The most classical example is if a distance matrix between cities are used as an input, MDS gives the coordinates as the output. In the following example we are going to “generate” 10 cities, plot them, get distance matrix, run MDS on the distance matrix and get coordinates back.
#Set the seed for reproducibility
set.seed(58)
#Create a coordinate matrix (all coordinates are between 0 and 1).
#Suppose the places of cities A to J
coord_mat<-matrix(round(runif(20),6),ncol=2)
#Column names of the coordinate matrix, say x and y
colnames(coord_mat)<-c("x","y")
#Row names of the coordinates are cities.
#LETTERS is a predefined vector with letters of the English alphabet.
rownames(coord_mat)<-LETTERS[1:10]
#Create distance matrix
dist_mat<-dist(coord_mat)
#Display coordinate matrix
print(coord_mat)
## x y
## A 0.326454 0.031954
## B 0.144960 0.653293
## C 0.666349 0.392102
## D 0.942411 0.569635
## E 0.836936 0.690193
## F 0.363652 0.234271
## G 0.240290 0.970383
## H 0.728265 0.592039
## I 0.267996 0.802786
## J 0.582656 0.164829
ggplot(as.data.frame(coord_mat),aes(x=x,y=y)) + geom_text(label=rownames(coord_mat))
print(dist_mat)
## A B C D E F G
## B 0.6473038
## C 0.4952123 0.5831528
## D 0.8176209 0.8018271 0.3282197
## E 0.8329889 0.6929592 0.3434504 0.1601849
## F 0.2057082 0.4726580 0.3413738 0.6689028 0.6571625
## G 0.9423764 0.3311101 0.7182863 0.8084385 0.6591607 0.7463773
## H 0.6893093 0.5865124 0.2093046 0.2153148 0.1464363 0.5108234 0.6174656
## I 0.7730455 0.1936131 0.5721420 0.7135790 0.5799741 0.5765062 0.1698716
## J 0.2886091 0.6558772 0.2421932 0.5415640 0.5836657 0.2297497 0.8752895
## H I
## B
## C
## D
## E
## F
## G
## H
## I 0.5062231
## J 0.4513428 0.7113368
#Now let's employ Multidimensional Scaling (MDS)
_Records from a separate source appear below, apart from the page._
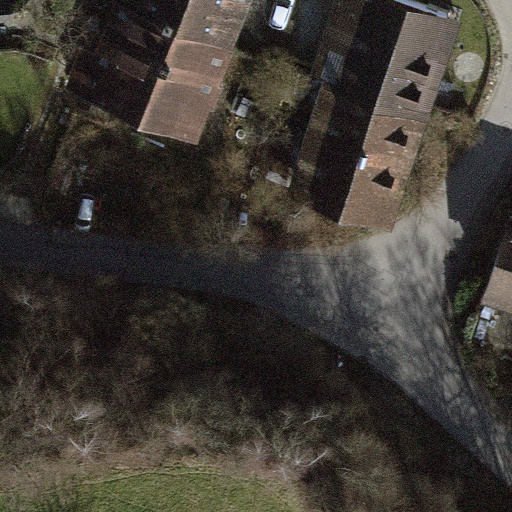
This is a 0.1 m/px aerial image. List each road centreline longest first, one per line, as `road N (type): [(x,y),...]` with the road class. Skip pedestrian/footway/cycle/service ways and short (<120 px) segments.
road 1 (residential): [(365,312),(0,246)]
road 2 (residential): [(365,312),(511,114)]
road 3 (residential): [(511,459),(365,312)]
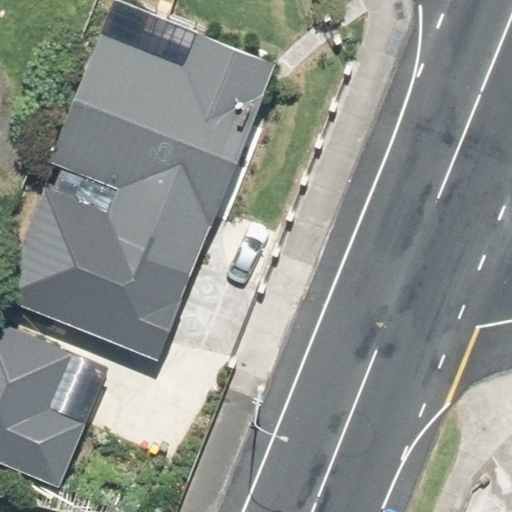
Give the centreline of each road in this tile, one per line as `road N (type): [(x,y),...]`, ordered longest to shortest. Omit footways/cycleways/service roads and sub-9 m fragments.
road 1 (secondary): [(509,0),(384,338)]
road 2 (secondary): [(384,338),(315,511)]
road 3 (residential): [(384,338),(511,317)]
#Base R has a lovely command called cmdscale (Classical multidimensional scaling)
mds_data<-cmdscale(dist_mat,k=2)
colnames(mds_data)<-c("x","y")
#Print the output
print(mds_data)
## x y
## A -0.36165938 0.36271265
## B 0.27965223 0.27483980
## C -0.17157590 -0.09456567
## D -0.12215882 -0.41904394
## E 0.03094720 -0.37195089
## F -0.19213662 0.24618843
## G 0.53023233 0.05840622
## H -0.01431325 -0.23268465
## I 0.36591977 0.10150796
## J -0.34490755 0.07459010
#Let's plot the output
ggplot(as.data.frame(mds_data),aes(x=x,y=y)) + geom_text(label=rownames(mds_data)) + labs(title="MDS Output")
#Not quite similar? Let's manipulate a bit.
ggplot(as.data.frame(mds_data) %>% mutate(y=-y),aes(x=y,y=x)) + geom_text(label=rownames(mds_data)) + labs(title="MDS Output Transposed and Inverted")
The output is not perfect but a close representation of the original coordinates.
Following example is from the Young People Survey data, again. We would like to see the how respondants music preferences correlate among different genres. We are going to use the correlation matrix as a similarity measure.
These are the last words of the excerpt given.